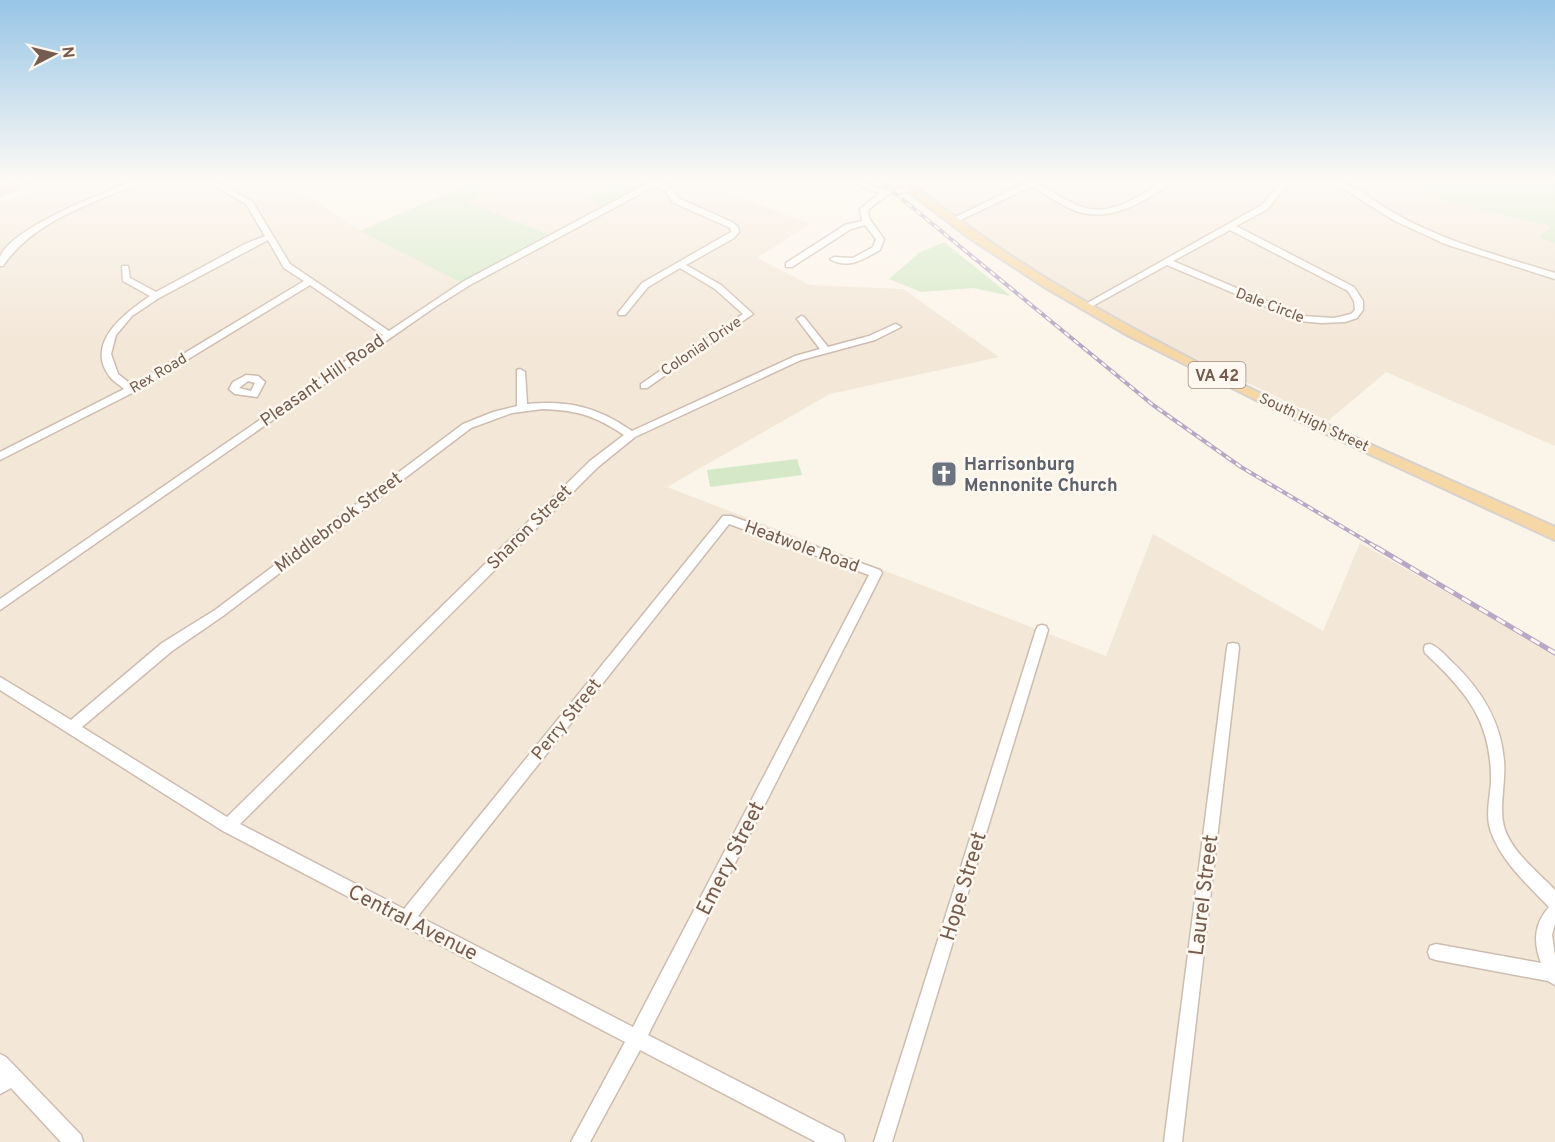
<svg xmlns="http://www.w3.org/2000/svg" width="1555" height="1142" font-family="Overpass,sans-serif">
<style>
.residential{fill:#f3e7d8}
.green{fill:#d5e9c8}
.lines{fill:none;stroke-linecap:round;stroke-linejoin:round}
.minor-casing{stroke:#cdbdb0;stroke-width:3}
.major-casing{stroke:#d8d1cd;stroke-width:4}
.minor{fill:#fff;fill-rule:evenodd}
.major{fill:#f6d8a6;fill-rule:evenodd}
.rail-far1-casing{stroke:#b8a7c5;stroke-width:4}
.rail-casing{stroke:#b8a7c5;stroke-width:5}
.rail-far1{stroke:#fef8f0;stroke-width:2;stroke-dasharray:6;stroke-linecap:butt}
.rail{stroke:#fef8f0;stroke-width:3;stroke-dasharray:10;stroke-linecap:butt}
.labels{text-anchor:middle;stroke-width:5;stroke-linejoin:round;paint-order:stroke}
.far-street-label{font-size:15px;fill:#755c4e;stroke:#fef8f0}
.shield{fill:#fef8f0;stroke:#9e8b7f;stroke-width:1.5}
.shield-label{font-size:16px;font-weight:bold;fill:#755c4e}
.street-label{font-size:18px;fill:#755c4e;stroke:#fef8f0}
.worship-label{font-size:18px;font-weight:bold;fill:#5b616d;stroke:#fef8f0;text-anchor:start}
.near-street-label{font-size:21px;fill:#755c4e;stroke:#fef8f0}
</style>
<rect width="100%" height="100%" fill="#fbf4e9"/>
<!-- residential -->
<path class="residential" d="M 65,180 L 280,180 L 361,231 L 477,180 L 692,180 L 810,224 L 757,258 L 810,285 L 903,289 L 999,357 L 830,394 L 667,487 L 1106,656 L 1153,534 L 1323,631 L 1360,543 L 1555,654 L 1555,1142 L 0,1142 L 0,203 Z
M 957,180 L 1395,180 L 1450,202 L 1551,226 L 1540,238 L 1555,243 L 1555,446 L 1386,372 L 1328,421 L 1170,346 L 1053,282 L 967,229 L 924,196 Z"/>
<!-- green -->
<path class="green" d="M 477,180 L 512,180 L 466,202 L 550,235 L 460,282 L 360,231 Z
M 598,180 L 653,180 L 603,205 L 589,197 L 603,184 Z
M 1395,180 L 1555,180 L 1555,243 L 1539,238 L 1551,226 L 1450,202 Z
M 944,242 L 1011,296 L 973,288 L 921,292 L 889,279 L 919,253 Z
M 797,459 L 802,475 L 710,487 L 707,470 Z"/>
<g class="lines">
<!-- minor casing -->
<g class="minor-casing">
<path id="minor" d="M 137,180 L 148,180 C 139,185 128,188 118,192 C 76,209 29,227 3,266 L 0,266 C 0,265 0,259 0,257 C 12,227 107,191 137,180 Z
M 203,180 L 212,180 L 252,201 L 290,264 L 389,331 L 464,281 L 652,181 L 664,180 L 661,183 L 671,187 L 678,198 L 732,222 L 738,227 L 739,232 L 734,238 L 686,265 L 721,285 L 753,314 L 647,388 L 641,388 L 641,384 L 743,314 L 715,289 L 680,268 L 648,287 L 625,315 L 619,315 L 618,313 L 642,283 L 731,232 L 730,228 L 726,226 L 672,202 L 665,190 L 655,186 L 470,285 L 435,307 L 0,610 L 0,599 L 383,335 L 310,285 L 134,392 L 0,460 L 0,452 L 124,389 C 120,385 114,382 110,377 C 84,343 125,313 150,296 L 123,281 L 122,266 L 128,266 L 130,278 L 156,292 L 245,244 L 265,236 L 246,204 ZM 268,240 L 284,268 L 304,281 L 132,385 L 118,374 L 111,354 L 116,335 L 132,316 L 159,298 Z
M 851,180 L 860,180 L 878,188 L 887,190 L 910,188 L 914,190 L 910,192 L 888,194 L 868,210 L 869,218 L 884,239 L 880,250 C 864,259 847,270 830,259 L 834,257 L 853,258 L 873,247 L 876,239 L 865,225 L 851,229 L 792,267 L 786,267 L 786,263 L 845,225 L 862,221 L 860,209 L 880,193 L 866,189 Z
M 1032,180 L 1040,180 L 1037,184 C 1080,206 1092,223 1141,195 C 1152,189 1161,180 1174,180 C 1148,201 1110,223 1076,211 C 1060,205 1046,194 1031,187 L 954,223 L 947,221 Z
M 1283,180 L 1290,180 L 1268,209 L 1236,226 L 1354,287 L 1363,301 L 1363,310 L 1357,318 L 1345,322 L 1321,323 L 1300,321 L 1167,265 L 1089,308 L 1082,306 L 1262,205 ZM 1230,230 L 1348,291 L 1354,301 L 1355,310 L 1351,314 L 1334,318 L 1302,316 L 1173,261 Z
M 1327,180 C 1348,180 1367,196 1384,207 C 1437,240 1497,255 1555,273 L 1555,279 L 1445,244 L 1395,221 L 1350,193 Z
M 801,316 L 804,317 L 828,347 L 869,336 L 893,325 L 896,324 L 901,327 L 875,340 L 801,360 L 635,437 L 598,467 L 240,824 L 404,909 L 723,516 L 731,516 L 880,570 L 882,573 L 648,1035 L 843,1135 L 845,1142 L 816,1142 L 640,1050 L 590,1142 L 571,1142 L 625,1042 L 223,831 L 0,690 L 0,677 L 71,720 L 162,643 L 215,610 L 463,424 L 493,412 L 517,406 L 517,370 L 520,369 L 525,372 L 527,404 C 569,400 597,407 632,431 L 795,356 L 820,349 L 797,319 ZM 543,409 C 577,410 596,416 624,435 L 590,461 L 227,817 L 82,727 L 172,651 L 223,616 L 471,428 L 512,413 ZM 729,524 L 869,575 L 633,1027 L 418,916 Z
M 246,375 L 258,376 L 265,382 L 257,397 L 235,394 L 229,389 L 233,382 ZM 248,381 L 255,383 L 251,391 L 239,388 Z
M 1042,625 L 1046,626 L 1048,630 L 892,1142 L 874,1142 L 1036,630 L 1038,626 Z
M 1233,643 L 1238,644 L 1239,648 L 1182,1142 L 1164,1142 L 1227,648 L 1228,644 Z
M 1430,644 C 1438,647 1445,655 1451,661 C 1480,688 1501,720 1504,761 C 1506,782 1498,810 1505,830 C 1514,854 1538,872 1555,890 L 1555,924 L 1552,935 L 1555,956 L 1555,985 L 1548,981 L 1436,960 L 1430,958 L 1428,952 L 1430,946 L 1436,944 L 1541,963 C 1533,942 1534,924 1549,907 C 1527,884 1502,862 1491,832 C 1485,815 1490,799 1491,782 C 1492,722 1467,692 1425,653 L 1424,649 L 1425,645 Z
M 0,1054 L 6,1057 L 81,1135 L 83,1142 L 61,1142 L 11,1088 L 0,1094 Z"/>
</g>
<!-- major casing -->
<g class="major-casing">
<path id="major" d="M 19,180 L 33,180 L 0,196 L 0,189 Z
M 893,180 L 905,180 C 954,216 1002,252 1054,283 C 1213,379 1386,451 1555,527 L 1555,540 L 1296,420 L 1127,335 L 1046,288 L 968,237 Z"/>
</g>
<!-- minor -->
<use href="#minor" class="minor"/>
<!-- major -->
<use href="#major" class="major"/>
<!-- rail-far1 casing -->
<g class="rail-far1-casing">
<path id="rail-far1" d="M 879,180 L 1153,405 L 1241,467 L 1378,548"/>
</g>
<!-- rail casing -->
<g class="rail-casing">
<path id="rail" d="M 1376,547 L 1555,653"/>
</g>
<!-- rail-far1 -->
<use href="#rail-far1" class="rail-far1"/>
<!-- rail -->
<use href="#rail" class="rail"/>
</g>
<!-- sky -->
<linearGradient id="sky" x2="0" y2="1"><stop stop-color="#97c5e6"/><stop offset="0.53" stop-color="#fdfaf5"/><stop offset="1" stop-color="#fdfaf5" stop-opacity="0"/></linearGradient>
<rect width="1555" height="340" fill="url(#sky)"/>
<!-- icons -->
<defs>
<g id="church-square" transform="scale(1.35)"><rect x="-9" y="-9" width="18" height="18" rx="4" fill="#6b7280" stroke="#fef8f0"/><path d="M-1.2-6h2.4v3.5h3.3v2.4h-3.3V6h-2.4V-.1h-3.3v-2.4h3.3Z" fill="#fff"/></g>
</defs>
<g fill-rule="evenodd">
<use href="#church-square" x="944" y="474"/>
</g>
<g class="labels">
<!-- far-street labels -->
<g class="far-street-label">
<text transform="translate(1270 305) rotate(21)" y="5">Dale Circle</text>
<text transform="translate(701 346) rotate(-34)" y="5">Colonial Drive</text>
<text transform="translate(158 373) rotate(-31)" y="5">Rex Road</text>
<text transform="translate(1314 422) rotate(25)" y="5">South High Street</text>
</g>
<!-- shield labels -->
<rect class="shield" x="1188.5" y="362" width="57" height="26" rx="4.5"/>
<g class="shield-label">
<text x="1217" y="381">VA 42</text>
</g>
<!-- street labels -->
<g class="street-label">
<text transform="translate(322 380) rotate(-35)" y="6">Pleasant Hill Road</text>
<text transform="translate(338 522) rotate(-37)" y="6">Middlebrook Street</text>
<text transform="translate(529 527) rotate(-45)" y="6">Sharon Street</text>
<text transform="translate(802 546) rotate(20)" y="6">Heatwole Road</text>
<text transform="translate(566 719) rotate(-51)" y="6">Perry Street</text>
</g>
<!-- worship labels -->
<g class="worship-label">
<text x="964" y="470">Harrisonburg<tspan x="964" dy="21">Mennonite Church</tspan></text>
</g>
<!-- near-street labels -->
<g class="near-street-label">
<text transform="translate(730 858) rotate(-63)" y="7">Emery Street</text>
<text transform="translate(963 886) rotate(-73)" y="7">Hope Street</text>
<text transform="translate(1203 895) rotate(-83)" y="7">Laurel Street</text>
<text transform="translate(413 922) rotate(27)" y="7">Central Avenue</text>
</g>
</g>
<!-- north arrow -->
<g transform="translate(54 54) rotate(83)" stroke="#fef8f0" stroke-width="4.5" paint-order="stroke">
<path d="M0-4.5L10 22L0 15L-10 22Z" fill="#755c4e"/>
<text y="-9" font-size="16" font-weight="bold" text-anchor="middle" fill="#755c4e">N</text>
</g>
</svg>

▬▬▬▬▬▬▬▬▬▬

* [Your task]
Reproduce every line in the data that has the word "lines" in it.

* [Exercise result]
.lines{fill:none;stroke-linecap:round;stroke-linejoin:round}
<g class="lines">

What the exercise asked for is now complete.